### Activity 1
In the records, rename every "whiskers" to "whisker range" in everything from "Математика: median 42, box" down to "Русский язык: median", and leave the rest of those lines unchanged.

### Text block
=====
1. Start single vLLM instance on GPU
2. Run test prompts (multimodal or text-only)
3. Save outputs to `.vllm_epd_baseline.txt`
4. Shutdown instance

### Step 2: EPD (1E + 1PD)

1. Clear encoder cache storage
2. Start instances and proxy
3. Run same test prompts
4. Assert outputs match baseline exactly
5. Shutdown instances

### Step 3: EPD (1E + 1P + 1D)

1. Clear encoder cache storage
2. Start instances and proxy
3. Run same test prompts
4. Assert outputs match baseline exactly
5. Shutdown instances

## Test Scenarios

### Multimodal Prompts (--use_mm_prompts)

Tests encoder cache transfer:

- Single image query
- Multiple images in one request
- Mixed image and text
- Image with detailed questions

### Text-Only Prompts (default)

Quick sanity check:

- Simple text queries
- Text-only explanations
- Verifies proxy routing works

## Expected Behavior

### ✅ Test Passes When

- All disagg outputs match baseline outputs exactly
- No errors during instance startup
- Encoder cache is properly saved and loaded
- Proxy correctly routes requests

### ❌ Test Fails When

- Outputs differ between baseline and disagg
- Server startup fails
- Encoder cache not found (should fallback to local execution)
=====
### Exercise inputs
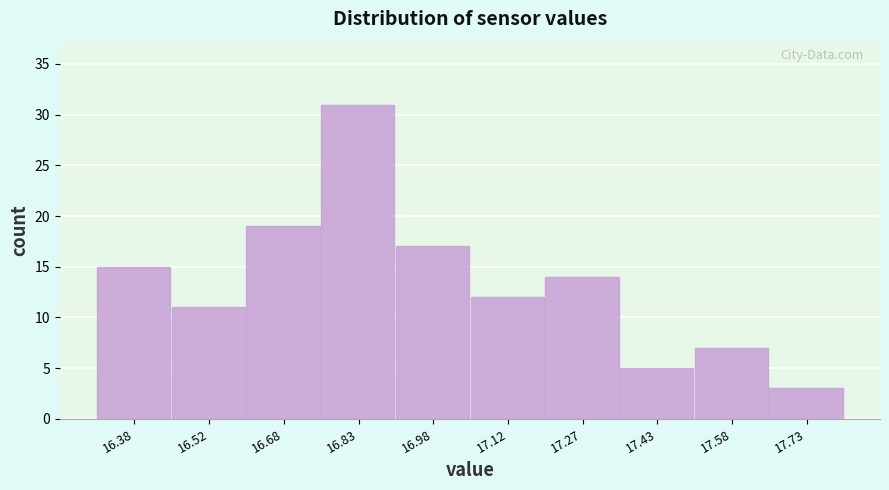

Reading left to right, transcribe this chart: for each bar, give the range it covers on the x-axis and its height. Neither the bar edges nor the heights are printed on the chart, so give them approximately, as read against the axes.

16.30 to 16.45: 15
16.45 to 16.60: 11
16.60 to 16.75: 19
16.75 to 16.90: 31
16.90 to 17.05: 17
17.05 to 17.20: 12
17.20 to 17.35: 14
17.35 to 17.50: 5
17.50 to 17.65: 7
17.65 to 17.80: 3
=====
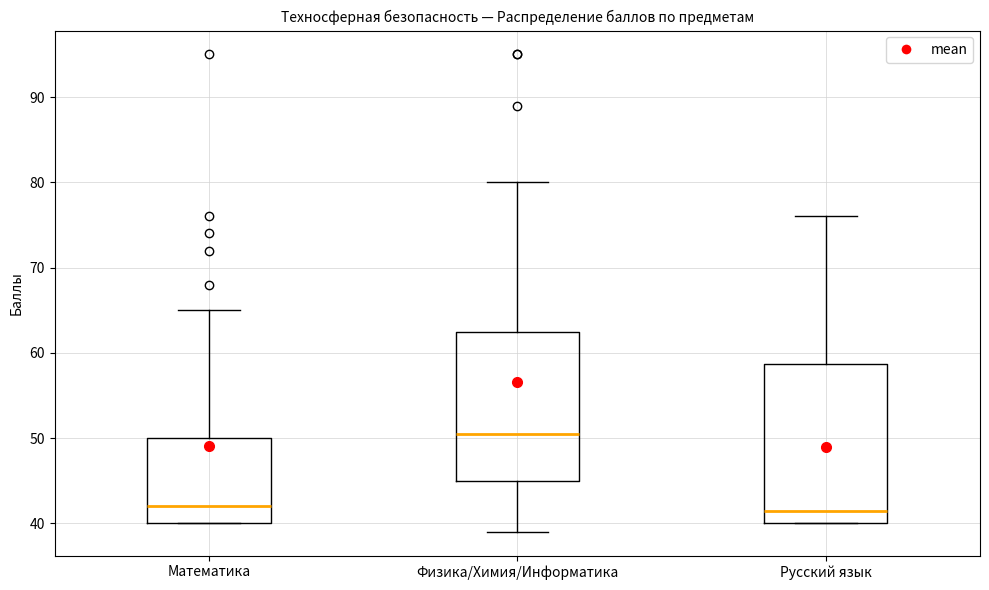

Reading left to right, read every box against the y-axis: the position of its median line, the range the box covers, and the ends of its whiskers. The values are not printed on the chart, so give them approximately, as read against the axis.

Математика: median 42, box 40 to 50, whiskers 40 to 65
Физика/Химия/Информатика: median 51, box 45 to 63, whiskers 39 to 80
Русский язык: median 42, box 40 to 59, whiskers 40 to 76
=====
### Activity 2
Extend the vLLM encoder-disaggregation test description beyond its last line.

### Response area 1
Математика: median 42, box 40 to 50, whisker range 40 to 65
Физика/Химия/Информатика: median 51, box 45 to 63, whisker range 39 to 80
Русский язык: median 42, box 40 to 59, whisker range 40 to 76

### Response area 2
- Proxy routing errors

## Notes

- The test uses deterministic generation (`temperature=0.0`, `seed=42`)
- Encoder cache should enable exact output reproduction
- Test cleans up all instances and cache files after completion
- Safe to run multiple times (idempotent)
- We setup the PD disagg part with NixlConnector. Please read details about EPD in `examples/online_serving/disaggregated_encoder/README.md`

## Requirements

- Multiple GPUs (3 for 1E+1P+1D, 2 for 1E+1PD, 1 for baseline)
    - 1E+1P+1D is runnable with 2 GPU by assign E and P on the same GPU now.
- Multimodal model (e.g., Qwen2.5-VL-3B-Instruct)
- Internet access (for accessing vllm test images)

## Debugging

### Check Logs

Logs and baseline output are saved in `/tmp/` by default.
Can be customized by changing the environment variables.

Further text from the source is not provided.